The very nature of HX5 and its ability to be molded and formed, Brantner says, “benefits digital design and analysis, but the primary benefit is that its low viscosity means the material can be used to manufacture very complex designs. HX5 has some very specific characteristics, but with our level of design expertise and experience using the material, we can anticipate how it will behave and create highly accurate models and designs. Alpine uses moldflow simulation analysis to understand and optimise the fibre orientation to export anisotropic material profiles for finite element analyses with high confidence results, while at the same time optimising the end component’s performance and manufacturability.”

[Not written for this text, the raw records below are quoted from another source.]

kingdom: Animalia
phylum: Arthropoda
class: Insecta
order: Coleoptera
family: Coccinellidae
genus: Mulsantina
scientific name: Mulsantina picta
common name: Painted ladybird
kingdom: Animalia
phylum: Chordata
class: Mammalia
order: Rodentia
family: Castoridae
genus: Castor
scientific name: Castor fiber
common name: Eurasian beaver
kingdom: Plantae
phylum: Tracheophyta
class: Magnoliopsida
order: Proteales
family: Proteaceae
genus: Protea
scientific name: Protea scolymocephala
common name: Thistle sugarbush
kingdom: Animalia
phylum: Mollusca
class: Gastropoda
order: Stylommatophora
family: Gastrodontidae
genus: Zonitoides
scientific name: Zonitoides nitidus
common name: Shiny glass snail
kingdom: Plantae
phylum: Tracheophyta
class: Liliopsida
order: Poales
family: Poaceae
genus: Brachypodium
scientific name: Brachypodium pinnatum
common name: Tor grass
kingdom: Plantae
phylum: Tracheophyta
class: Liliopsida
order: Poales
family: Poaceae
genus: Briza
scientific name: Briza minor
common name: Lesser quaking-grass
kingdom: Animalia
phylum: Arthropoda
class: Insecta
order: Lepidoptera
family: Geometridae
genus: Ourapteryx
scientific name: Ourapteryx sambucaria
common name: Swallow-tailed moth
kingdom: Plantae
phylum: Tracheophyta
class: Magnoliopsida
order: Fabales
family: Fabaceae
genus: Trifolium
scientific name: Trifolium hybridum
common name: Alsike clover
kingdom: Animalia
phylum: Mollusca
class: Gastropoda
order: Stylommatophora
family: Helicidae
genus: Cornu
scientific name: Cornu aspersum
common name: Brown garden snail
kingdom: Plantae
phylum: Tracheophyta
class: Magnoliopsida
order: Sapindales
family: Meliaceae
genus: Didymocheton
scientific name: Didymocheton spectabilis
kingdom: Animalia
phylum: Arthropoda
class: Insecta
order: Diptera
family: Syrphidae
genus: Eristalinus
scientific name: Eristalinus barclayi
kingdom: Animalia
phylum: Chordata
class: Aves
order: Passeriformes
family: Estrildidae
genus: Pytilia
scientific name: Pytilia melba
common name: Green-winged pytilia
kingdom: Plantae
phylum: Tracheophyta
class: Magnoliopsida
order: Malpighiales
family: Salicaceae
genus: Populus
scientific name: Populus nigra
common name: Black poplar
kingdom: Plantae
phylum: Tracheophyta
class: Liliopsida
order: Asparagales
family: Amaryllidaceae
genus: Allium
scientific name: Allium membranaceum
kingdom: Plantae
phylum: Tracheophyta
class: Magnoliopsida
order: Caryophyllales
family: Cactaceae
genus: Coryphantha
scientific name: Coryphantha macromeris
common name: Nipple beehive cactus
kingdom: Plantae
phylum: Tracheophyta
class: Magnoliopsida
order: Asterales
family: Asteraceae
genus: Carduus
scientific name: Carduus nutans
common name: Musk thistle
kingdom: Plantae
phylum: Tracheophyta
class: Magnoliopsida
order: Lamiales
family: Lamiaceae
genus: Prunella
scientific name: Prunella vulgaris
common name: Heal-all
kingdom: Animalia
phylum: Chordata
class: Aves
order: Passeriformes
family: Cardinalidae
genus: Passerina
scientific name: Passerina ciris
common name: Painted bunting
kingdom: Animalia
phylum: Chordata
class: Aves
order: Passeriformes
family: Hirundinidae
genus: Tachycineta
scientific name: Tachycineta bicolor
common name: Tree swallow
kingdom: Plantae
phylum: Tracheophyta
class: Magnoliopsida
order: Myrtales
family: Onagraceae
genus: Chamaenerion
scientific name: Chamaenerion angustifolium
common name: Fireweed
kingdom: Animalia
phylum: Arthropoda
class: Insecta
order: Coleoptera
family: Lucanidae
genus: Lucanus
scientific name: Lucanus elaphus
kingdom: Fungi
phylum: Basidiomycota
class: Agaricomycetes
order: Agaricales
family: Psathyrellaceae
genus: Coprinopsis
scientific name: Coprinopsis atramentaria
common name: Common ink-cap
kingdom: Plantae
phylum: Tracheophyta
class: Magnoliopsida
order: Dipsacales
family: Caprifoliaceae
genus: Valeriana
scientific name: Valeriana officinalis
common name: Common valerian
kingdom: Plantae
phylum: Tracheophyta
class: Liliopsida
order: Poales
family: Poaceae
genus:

Going into specifics around regulatory and certification requirements, “certification testing can be supplemented with Alpine’s extensive library of test data characterising the material, reducing or eliminating the need for individual material tests depending upon the certification requirements,” Brantner says. “HX5 passes all FST [flammability, smoke and toxicity] requirements for FAR 25.853 and has also passed abuse, cycle and load testing for cabin interior components. Future materials and hybrid solutions are in development, designed to deliver additional high specific-strength materials to replace higher strength alloys.”
Beyond individual components, too, Alpine systematically seeks to identify separate components adjacent to one another that can be combined in a single part design. This streamlines manufacturing, supplying and replacing multiple parts, as well as removing the need for fasteners that add both weight and complexity.
“Across a fleet of aircraft,” Brantner says, “the weight savings of high-volume components can compound to significant fuel savings as well as increased range or cargo capacity.”
At a time where the aviation supply chain is creaking in a number of places, this manufacturability is certainly desirable. Using a composite with injection molding is beneficial both because it is scalable and because it can substantially reduce lead times.
“Some of our customers are telling us they are experiencing 18-24 month lead times for some parts,” Brantner says. “In some cases, it may be possible to design, prototype, test, certify, and manufacture parts using HX5 in less time than it would take to wait for an existing part to be delivered.”
Indeed, the speed at which HX5 has itself come to market, transitioning from a sensitive military aviation context to one in which it can bring benefits to commercial aviation, is itself impressive. The industry can learn much from this speed and the way in which Alpine is seeking to find new and improved applications within the aircraft.